STATED PROBLEM ->
In the R plotting excerpt that follows, what reason is given for using a parallel coordinates plot with the iris dataset? Answer in one to three sentences.

Final

library(ggplot2)
data("mtcars")
data("USArrests")
data("Titanic")
data("ToothGrowth")
data("iris")

Part 1

Parallel Coordinates Plot

This plot is good for showing many variables together. It can show clusters, outliers, and trends for each variable and can be used to compare them. For the iris dataset, it shows the different types of measurements and how they vary across species.

install.packages("GGally")

## Installing package into '/cloud/lib/x86_64-pc-linux-gnu-library/4.5'
## (as 'lib' is unspecified)

library(GGally)
install.packages("viridis")

## Installing package into '/cloud/lib/x86_64-pc-linux-gnu-library/4.5'
## (as 'lib' is unspecified)

library(viridis)

## Loading required package: viridisLite

ggparcoord(iris,
    columns = 1:4, groupColumn = 5, order = "anyClass",
    scale="globalminmax",
    showPoints = TRUE, 
    title = "Iris Measurements by Species",
    alphaLines = 0.3
    ) + 
    scale_color_manual(values=c( "green", "yellow", "purple3"), labels = c("Setosa", "Versicolor", "Virginica") ) +
  scale_x_discrete(labels = c("Petal Length", "Petal Width", "Sepal Length", "Sepal Width"))+
  theme_minimal() +
  xlab("Flower Measurement Category")+
  ylab("Measurement (cm)")

DATA LISTING ->
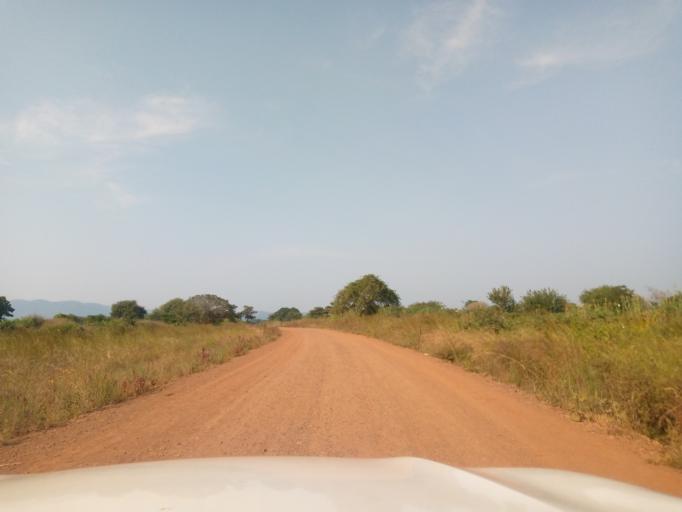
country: ET
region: Oromiya
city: Mendi
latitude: 10.1436
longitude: 34.9508
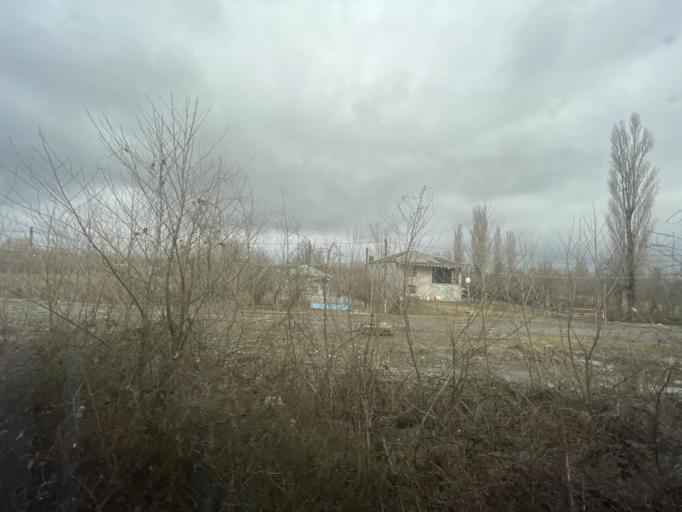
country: GE
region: Guria
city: Lanchkhuti
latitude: 42.0960
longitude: 42.0252
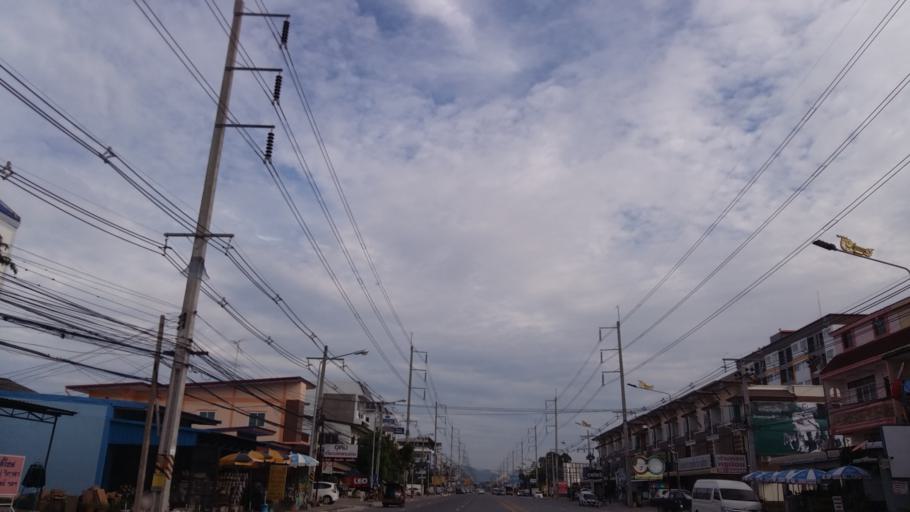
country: TH
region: Chon Buri
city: Chon Buri
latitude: 13.3274
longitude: 100.9400
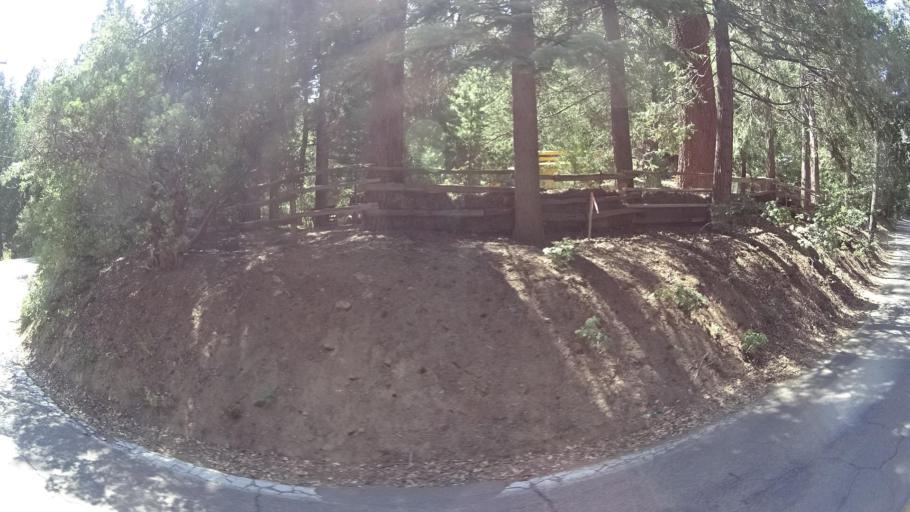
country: US
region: California
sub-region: Riverside County
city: Aguanga
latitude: 33.3225
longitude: -116.8770
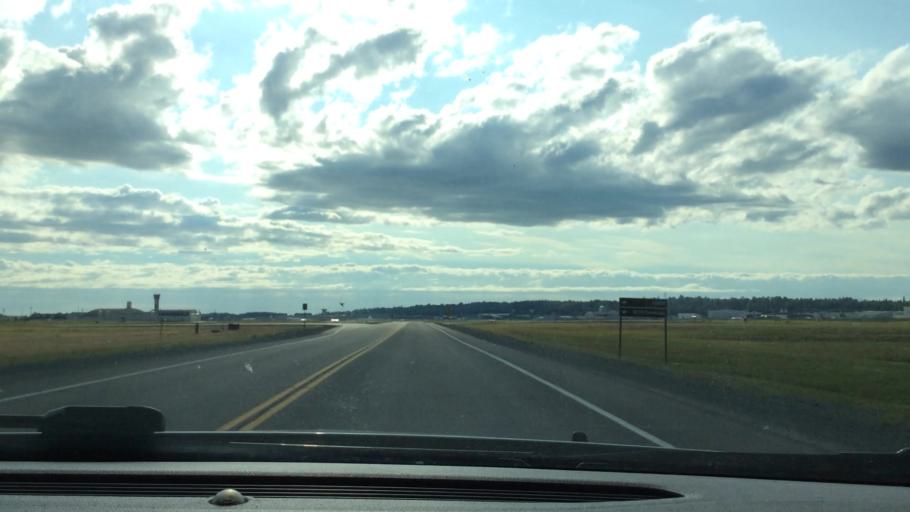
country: US
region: Alaska
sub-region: Anchorage Municipality
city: Anchorage
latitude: 61.2532
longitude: -149.7778
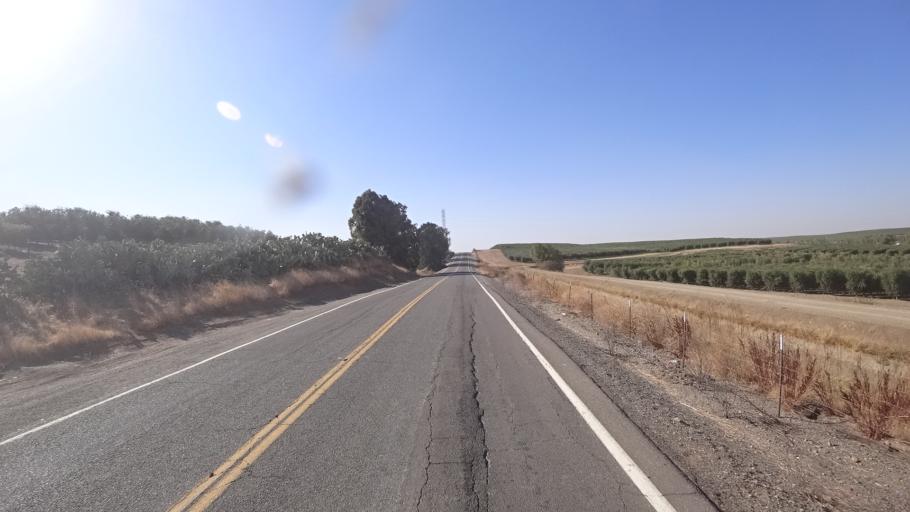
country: US
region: California
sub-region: Yolo County
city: Cottonwood
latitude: 38.7100
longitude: -121.8911
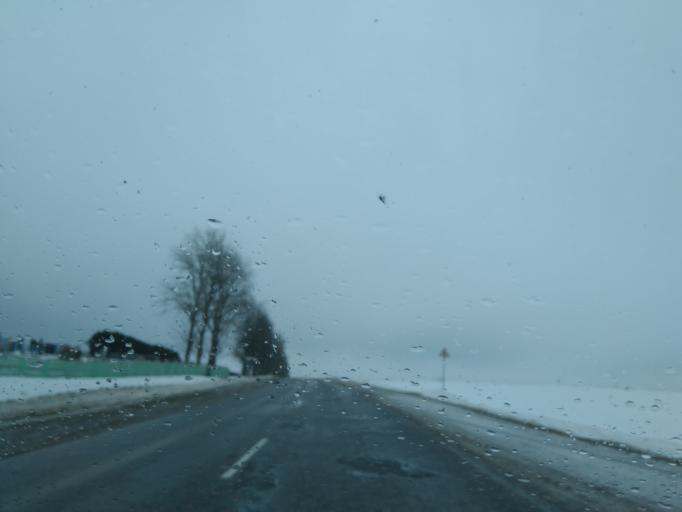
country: BY
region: Minsk
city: Stowbtsy
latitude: 53.5623
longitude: 26.7606
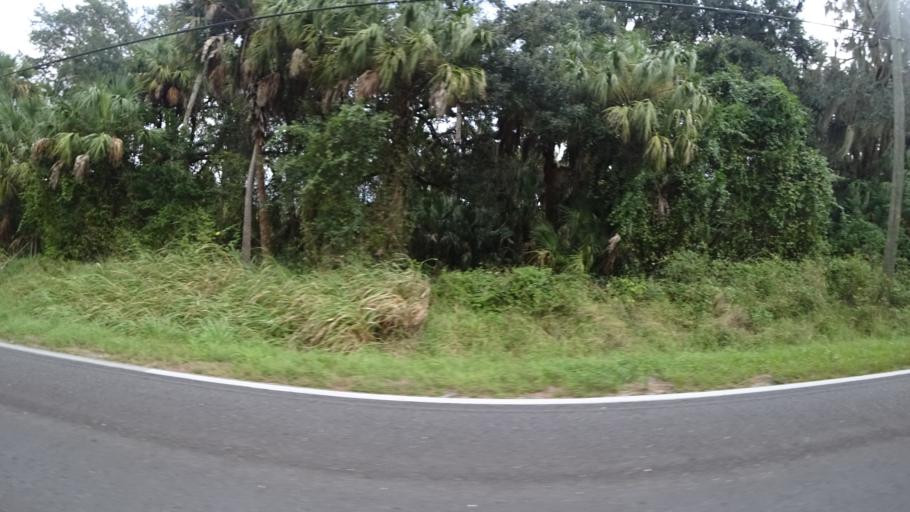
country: US
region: Florida
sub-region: Manatee County
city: Ellenton
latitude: 27.5644
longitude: -82.4789
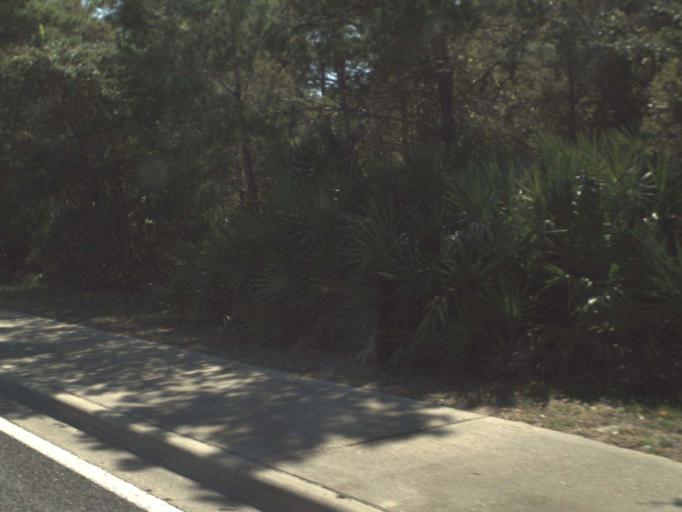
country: US
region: Florida
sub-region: Walton County
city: Miramar Beach
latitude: 30.3785
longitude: -86.3164
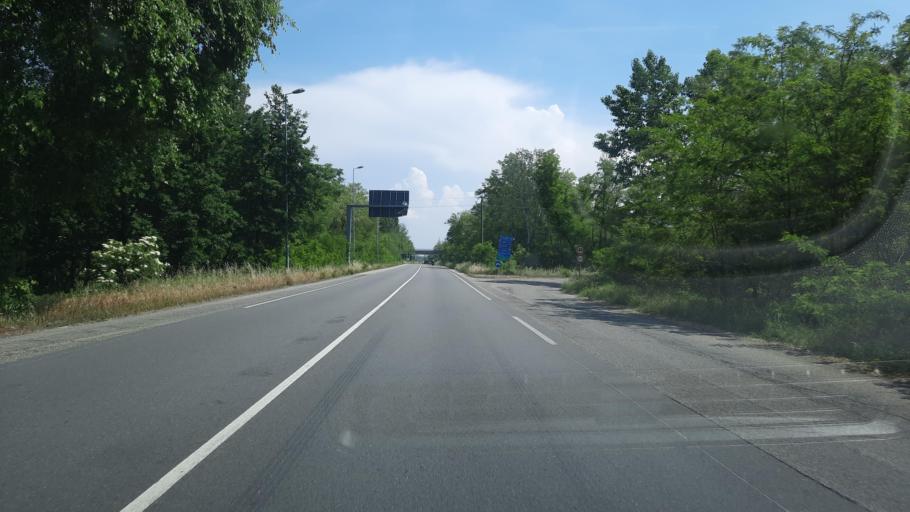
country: IT
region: Lombardy
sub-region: Provincia di Pavia
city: Gropello Cairoli
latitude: 45.1780
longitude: 8.9688
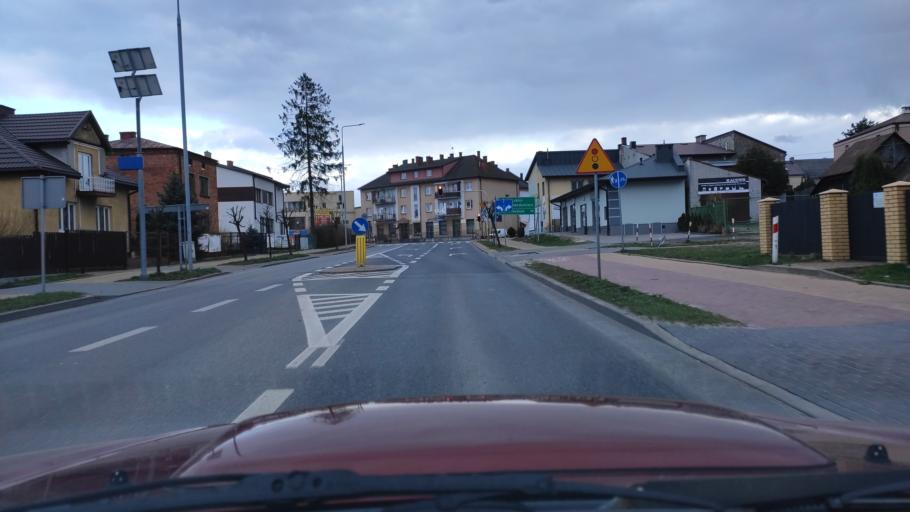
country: PL
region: Masovian Voivodeship
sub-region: Powiat zwolenski
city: Zwolen
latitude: 51.3583
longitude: 21.5822
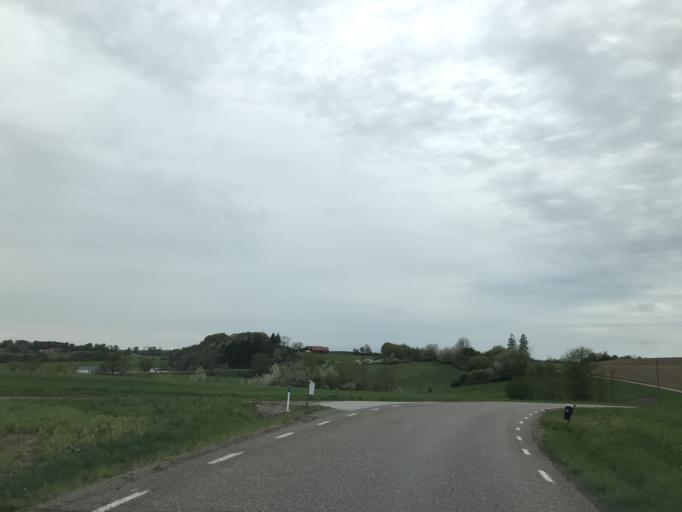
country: SE
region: Skane
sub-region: Trelleborgs Kommun
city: Anderslov
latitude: 55.4781
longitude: 13.3485
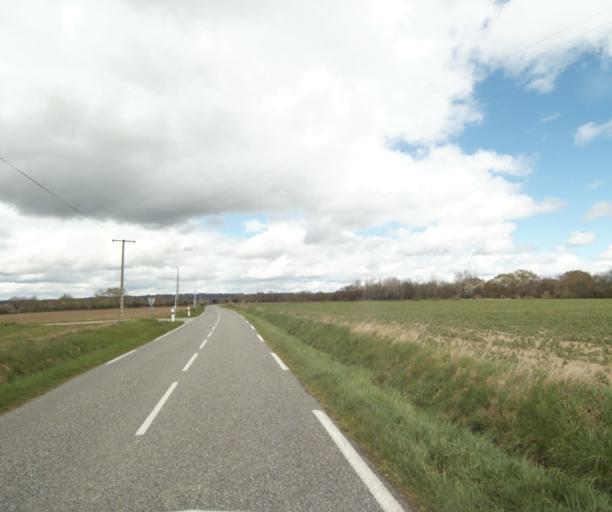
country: FR
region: Midi-Pyrenees
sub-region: Departement de la Haute-Garonne
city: Calmont
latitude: 43.2535
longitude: 1.6371
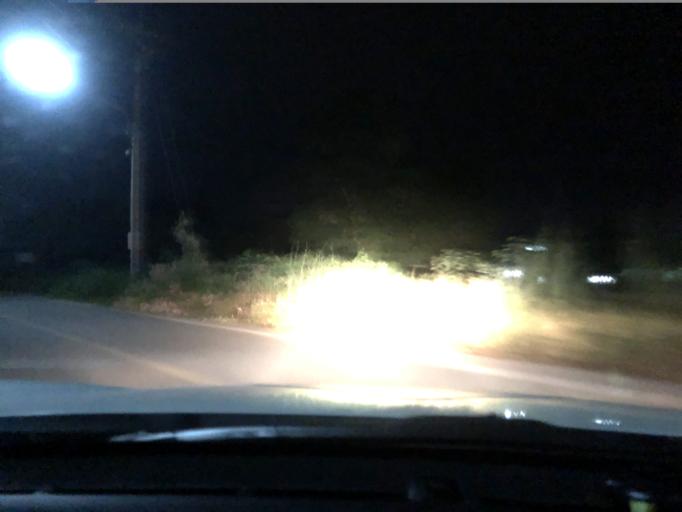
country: TH
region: Nakhon Sawan
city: Takhli
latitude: 15.2592
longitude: 100.3328
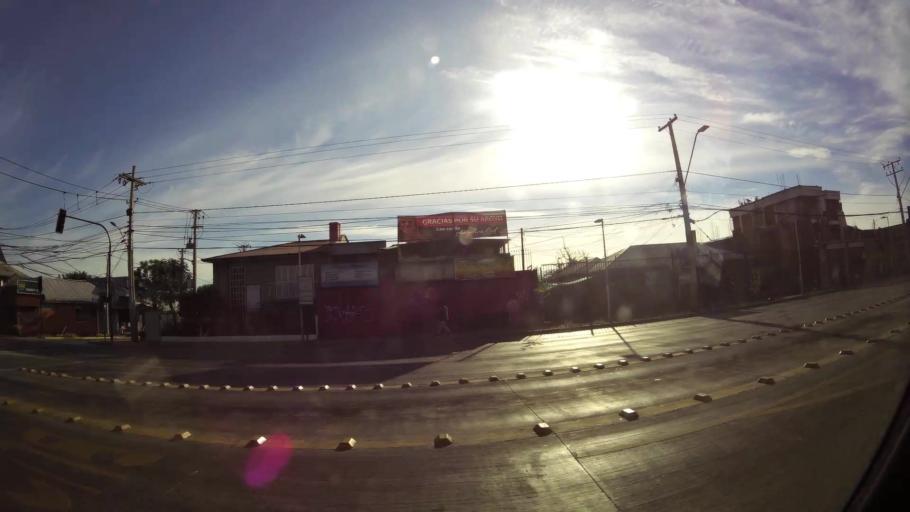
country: CL
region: Santiago Metropolitan
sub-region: Provincia de Santiago
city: Lo Prado
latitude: -33.4590
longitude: -70.7054
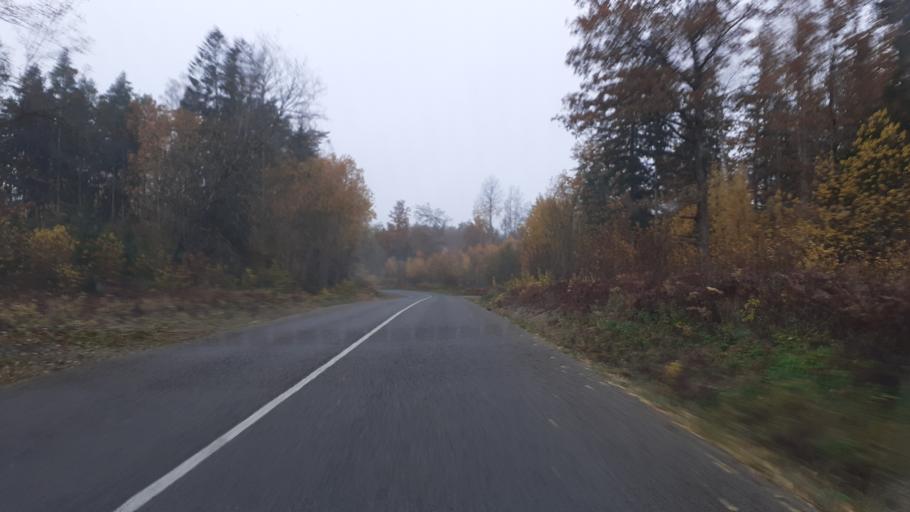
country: LV
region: Kuldigas Rajons
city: Kuldiga
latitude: 56.9550
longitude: 21.8791
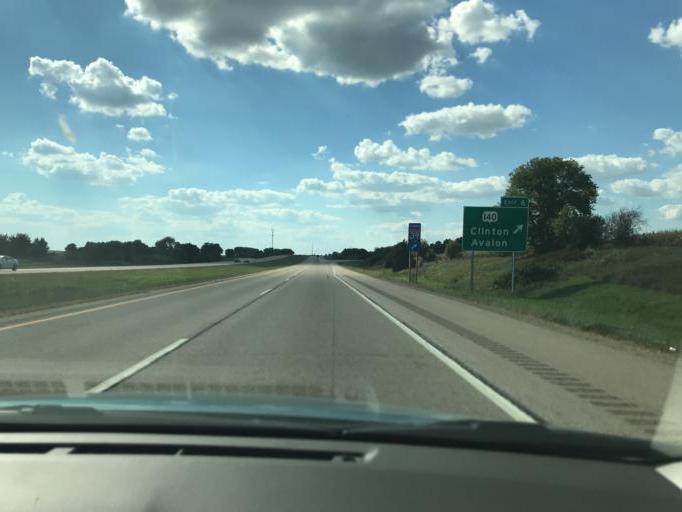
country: US
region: Wisconsin
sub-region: Rock County
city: Clinton
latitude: 42.5728
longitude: -88.8560
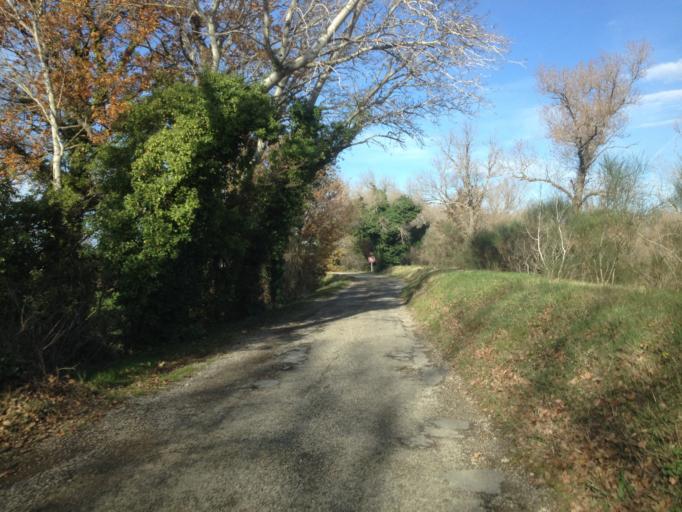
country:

OUTPUT OF THE EXERCISE ->
A parallel coordinates plot is suited to showing many variables together. It can reveal clusters, outliers, and trends for each variable and allows them to be compared. For the iris dataset, it shows the different types of measurements and how they vary across species.